Saved entries:
------------------------------

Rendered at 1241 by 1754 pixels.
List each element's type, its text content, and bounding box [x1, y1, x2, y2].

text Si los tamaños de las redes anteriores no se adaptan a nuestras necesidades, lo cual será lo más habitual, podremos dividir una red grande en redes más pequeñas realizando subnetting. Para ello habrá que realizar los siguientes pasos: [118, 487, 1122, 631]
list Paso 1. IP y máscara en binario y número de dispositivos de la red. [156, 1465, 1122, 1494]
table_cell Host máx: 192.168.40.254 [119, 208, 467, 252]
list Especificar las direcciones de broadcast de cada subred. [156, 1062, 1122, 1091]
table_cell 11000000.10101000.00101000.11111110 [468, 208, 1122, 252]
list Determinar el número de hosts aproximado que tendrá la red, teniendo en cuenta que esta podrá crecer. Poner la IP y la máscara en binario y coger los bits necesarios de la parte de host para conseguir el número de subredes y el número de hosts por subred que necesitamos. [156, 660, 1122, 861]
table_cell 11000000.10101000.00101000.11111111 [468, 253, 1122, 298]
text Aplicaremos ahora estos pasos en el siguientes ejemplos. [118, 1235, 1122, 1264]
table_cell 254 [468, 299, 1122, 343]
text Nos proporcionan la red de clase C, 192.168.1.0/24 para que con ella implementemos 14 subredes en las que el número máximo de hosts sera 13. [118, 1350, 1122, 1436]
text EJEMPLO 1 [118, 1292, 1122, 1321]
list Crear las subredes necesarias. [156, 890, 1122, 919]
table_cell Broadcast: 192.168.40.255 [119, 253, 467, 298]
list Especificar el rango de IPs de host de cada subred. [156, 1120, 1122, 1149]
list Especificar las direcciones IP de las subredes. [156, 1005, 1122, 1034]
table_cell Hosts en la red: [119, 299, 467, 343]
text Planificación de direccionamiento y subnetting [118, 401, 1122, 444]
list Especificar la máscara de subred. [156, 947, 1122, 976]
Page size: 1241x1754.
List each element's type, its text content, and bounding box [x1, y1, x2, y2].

------------------------------

Task details: Can you lay out every line of the entries above as a Markdown table with the columns Row and Line, numbering each row and leaving out blank lines?

Answer to the problem:
| Row | Line |
|---|---|
| 1 | Rendered at 1241 by 1754 pixels. |
| 2 | List each element's type, its text content, and bounding box [x1, y1, x2, y2]. |
| 3 | text Si los tamaños de las redes anteriores no se adaptan a nuestras necesidades, lo cual será lo más habitual, podremos dividir una red grande en redes más pequeñas realizando subnetting. Para ello habrá que realizar los siguientes pasos: [118, 487, 1122, 631] |
| 4 | list Paso 1. IP y máscara en binario y número de dispositivos de la red. [156, 1465, 1122, 1494] |
| 5 | table_cell Host máx: 192.168.40.254 [119, 208, 467, 252] |
| 6 | list Especificar las direcciones de broadcast de cada subred. [156, 1062, 1122, 1091] |
| 7 | table_cell 11000000.10101000.00101000.11111110 [468, 208, 1122, 252] |
| 8 | list Determinar el número de hosts aproximado que tendrá la red, teniendo en cuenta que esta podrá crecer. Poner la IP y la máscara en binario y coger los bits necesarios de la parte de host para conseguir el número de subredes y el número de hosts por subred que necesitamos. [156, 660, 1122, 861] |
| 9 | table_cell 11000000.10101000.00101000.11111111 [468, 253, 1122, 298] |
| 10 | text Aplicaremos ahora estos pasos en el siguientes ejemplos. [118, 1235, 1122, 1264] |
| 11 | table_cell 254 [468, 299, 1122, 343] |
| 12 | text Nos proporcionan la red de clase C, 192.168.1.0/24 para que con ella implementemos 14 subredes en las que el número máximo de hosts sera 13. [118, 1350, 1122, 1436] |
| 13 | text EJEMPLO 1 [118, 1292, 1122, 1321] |
| 14 | list Crear las subredes necesarias. [156, 890, 1122, 919] |
| 15 | table_cell Broadcast: 192.168.40.255 [119, 253, 467, 298] |
| 16 | list Especificar el rango de IPs de host de cada subred. [156, 1120, 1122, 1149] |
| 17 | list Especificar las direcciones IP de las subredes. [156, 1005, 1122, 1034] |
| 18 | table_cell Hosts en la red: [119, 299, 467, 343] |
| 19 | text Planificación de direccionamiento y subnetting [118, 401, 1122, 444] |
| 20 | list Especificar la máscara de subred. [156, 947, 1122, 976] |
| 21 | Page size: 1241x1754. |
| 22 | List each element's type, its text content, and bounding box [x1, y1, x2, y2]. |